You know, what we've kind of seen in the market the last year is, you know, some of our traditional competitors pulling back from systems or we don't see them selling many systems in the market. We see a lot of the machine shops doing the integration of the shaped charges and the components into the perforating guns. But they're good manufacturers, but not necessarily components, but not necessarily system integrators. They certainly aren't based in the energetics part of the perforating system. So their margins are much lower than ours. A lot of them are private, but they don't have the energetics part of it. The other energetics manufacturers are maybe focusing more on energetics than integrated systems.

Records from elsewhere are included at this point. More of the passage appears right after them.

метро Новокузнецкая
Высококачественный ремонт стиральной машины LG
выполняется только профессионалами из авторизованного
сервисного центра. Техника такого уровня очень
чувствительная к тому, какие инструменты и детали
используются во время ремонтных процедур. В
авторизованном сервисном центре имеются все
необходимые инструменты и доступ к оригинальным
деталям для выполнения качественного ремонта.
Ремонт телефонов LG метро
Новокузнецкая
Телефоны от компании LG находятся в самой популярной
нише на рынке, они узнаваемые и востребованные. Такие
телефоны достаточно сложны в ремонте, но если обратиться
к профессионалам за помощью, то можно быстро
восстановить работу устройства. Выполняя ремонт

The market is kind of moving around right now. Long story short, our revenues are going up and our margins will percentage-wise decline, but the dollars will be greater.

Samir Patel
Founder and Portfolio Manager, Askeladden Capital

Gotcha. That's helpful. The final question, sorry if you already addressed it, because I did join a couple minutes late, but how do you expect completions to trend over the course of 2022?

Kevin Longe
President and CEO, DMC Global

You know, we're expecting 10%-15% in terms of completions and 12%-15% in terms of price, you know, being realized this year.

Samir Patel
Founder and Portfolio Manager, Askeladden Capital

Okay. Got it. Thank you.

Operator

Okay. The next question is coming from Jim Brilliant from Century. Your line is live.

Kevin Longe
President and CEO, DMC Global

Yeah. Hi, Jim.

Operator

Jim, can you hear us? Okay, it looks like we're getting no audio from Jim's line. I'd now like to turn the floor back to Kevin Longe for closing remarks.

Kevin Longe
President and CEO, DMC Global

Okay. Thank you everybody for joining us for this call. We appreciate the complexity of the earnings release and Mike, Jeff, and I are around for, you know, the analysts and people who would like to understand more of the details over the next couple of days, if you'd like. To our key employees and partners who are on the line, glad to have you on board, and we look forward to working with you and as you can see, achieving an aggressive growth objective. Thank you everybody for your interest, and we look forward to talking with you in the second quarter.